Cuarto Tribunal Colegiado En Materia Civil Del Primer Circuito

"‘Amparo directo 274/90. Javier Mora López y otros. 14 de marzo de 1991. Unanimidad de votos. Ponente: Mauro Miguel Reyes Zapata. Secretario: Luis Arellano Hobelsberger. ...’

"No obstante lo antes señalado y con el carácter de mayor abundamiento, es preciso señalar que el hecho de que no se hubiera valorado por la Juez del conocimiento la documental pública consistente en el certificado de inscripción que expidió el ciudadano registrador Público de la Propiedad de este distrito adscrito a los Municipios de Tlalnepantla y Atizapán, México, de ninguna manera pudo irrogar el agravio del que se duele el apelante, ya que de su contenido sólo se puede inferir que la casa número (36) treinta y seis, tipo B, del conjunto habitacional denominado Misión de la Presa, con el número oficial (10) diez, de la calle Paseo de Cazadores, de la colonia Fuentes de Satélite, del predio rústico fracción del Rancho de Castro, Municipio de Atizapán de Zaragoza, Distrito de Tlalnepantla, Estado de México, aparece inscrita a favor del ahora recurrente, con lo cual sólo se explica el motivo por el que se le demandó a juicio, atento a la norma que se contiene en el artículo 932 del Código Civil, corroborando ello, incluso el motivo por el que se estima que Banco Internacional, S.A., se encuentra junto con la empresa denominada Inmobiliaria Rancho de Castro, S.A. de C.V., en una verdadera comunidad jurídica con relación al objeto litigioso.

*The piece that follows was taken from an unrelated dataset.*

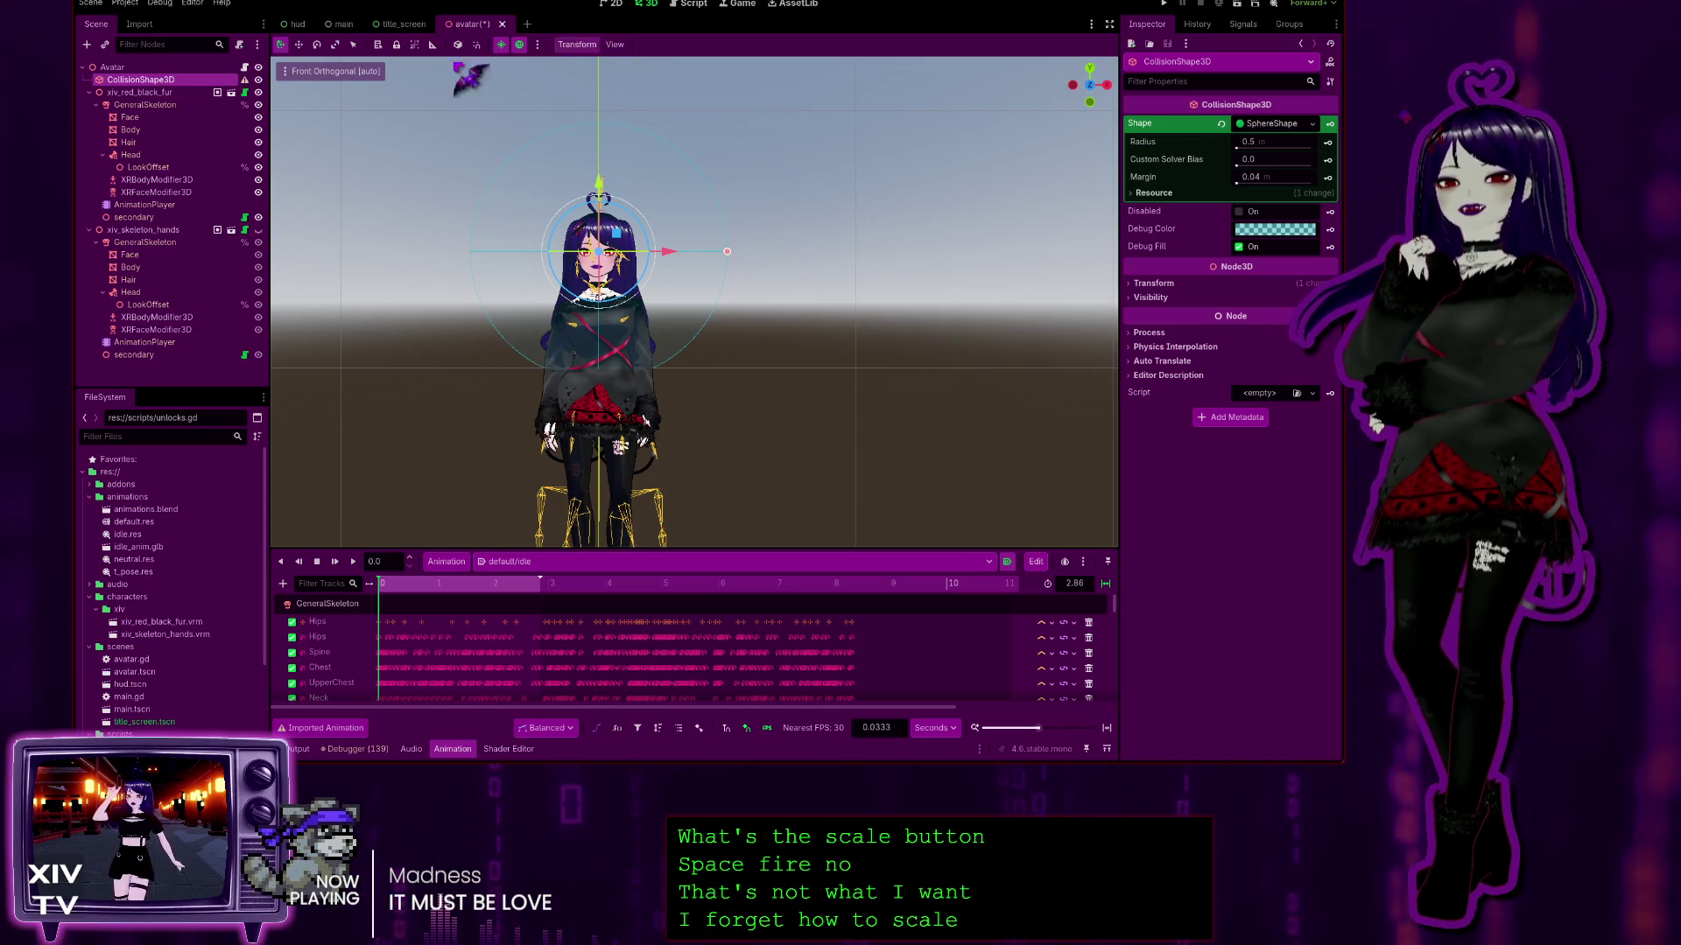
pyautogui.scroll(8, 522, 293)
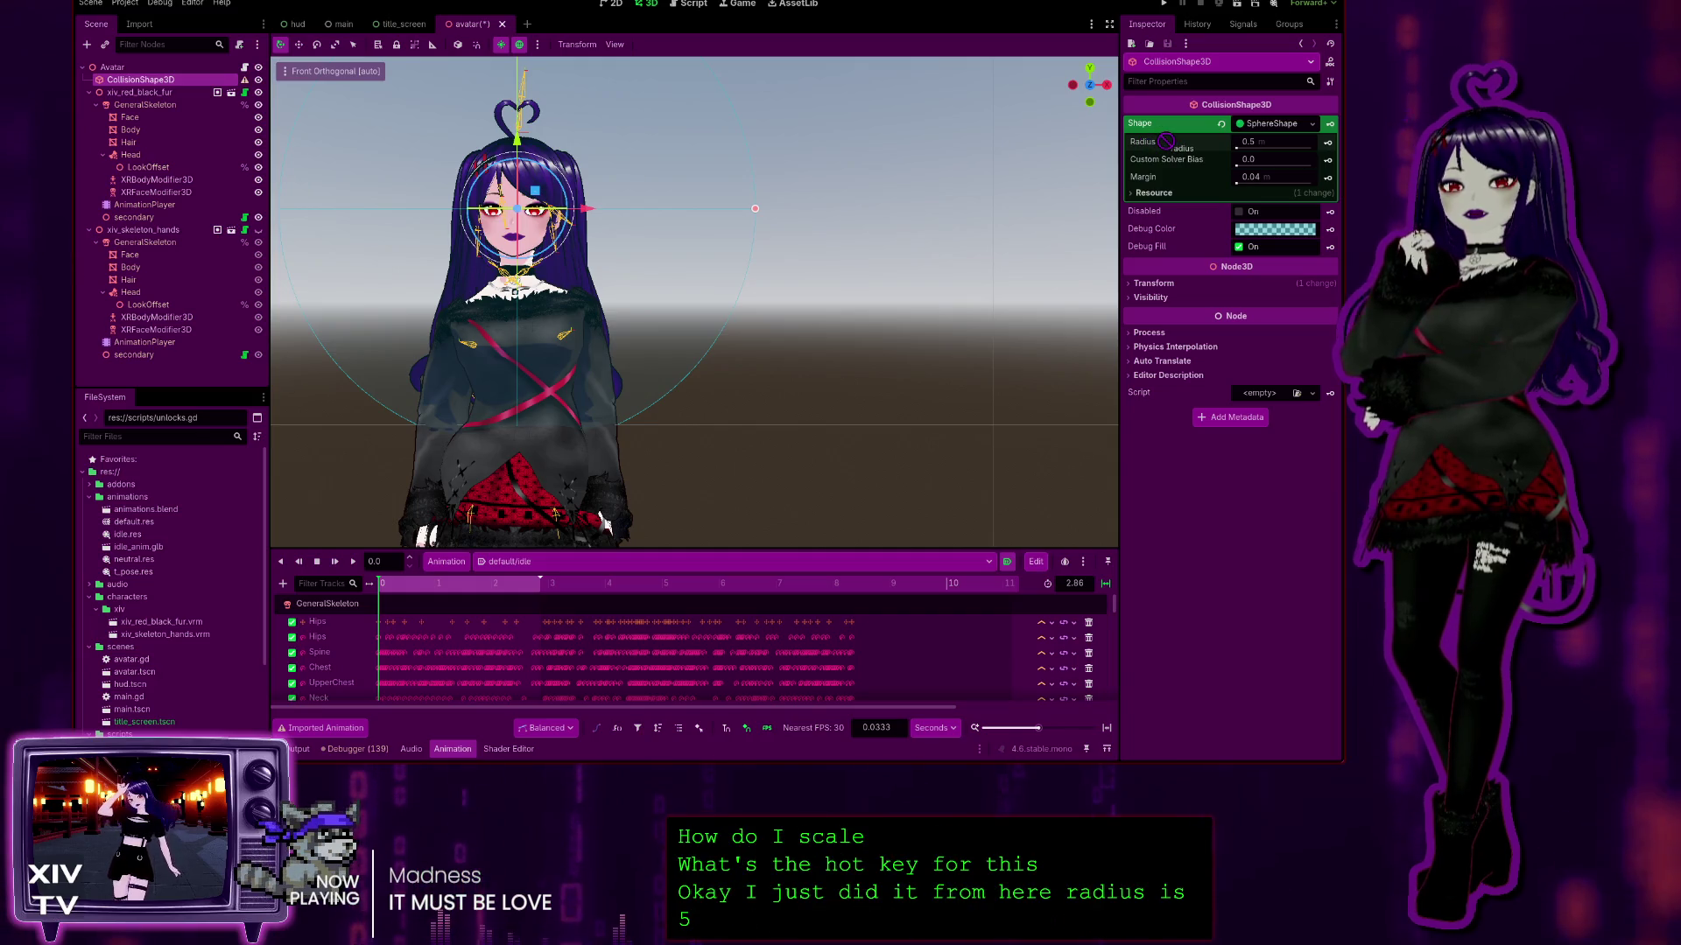
pyautogui.moveTo(1260, 147); pyautogui.dragTo(1215, 147)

"Ahora bien, si en el caso que nos ocupa no quedó debidamente integrada la relación jurídica procesal que debe existir en todo juicio, es indudable que la resolutora tampoco podía entrar al estudio del fondo del negocio, siendo por tanto acertado que haya prescindido de estudiar el diverso material probatorio que se allegó al proceso por las partes en conflicto, empero, suponiendo sin conceder que la a quo debiera haber estudiado tanto la copia certificada relacionada con el contrato de fideicomiso de administración y fuente de pago, así como la contestación al oficio número (103) ciento tres que rindió la registradora de la Propiedad y del Comercio adscrita a los Municipios de Tlalnepantla y Atizapán, visible a fojas (236) doscientos treinta y seis del sumario, es obvio que también se hubiera arribado a una idéntica conclusión; en efecto, si el Banco Internacional, S.A., sólo tiene el carácter de fiduciario y no de propietario del bien inmueble objeto de la litis, es indudable que bajo esa tesitura tampoco la recurrente estaría legitimada pasivamente ad causam, para responder sobre el cumplimiento de la prestación que se le reclama, y al ser éste un presupuesto procesal que debe ser abordado de oficio por el juzgador en cualquier estado del juicio, atento a los criterios que al final de este párrafo se transcriben, lo que hubiera procedido es que tampoco se pudiera entrar al estudio del fondo del negocio, toda vez que la demandada no estaría legitimada pasivamente en la causa por no ser la titular del derecho cuestionado, empero, tal situación jamás podría llevar a que se absolviera al recurrente de la prestación que le fue reclamada.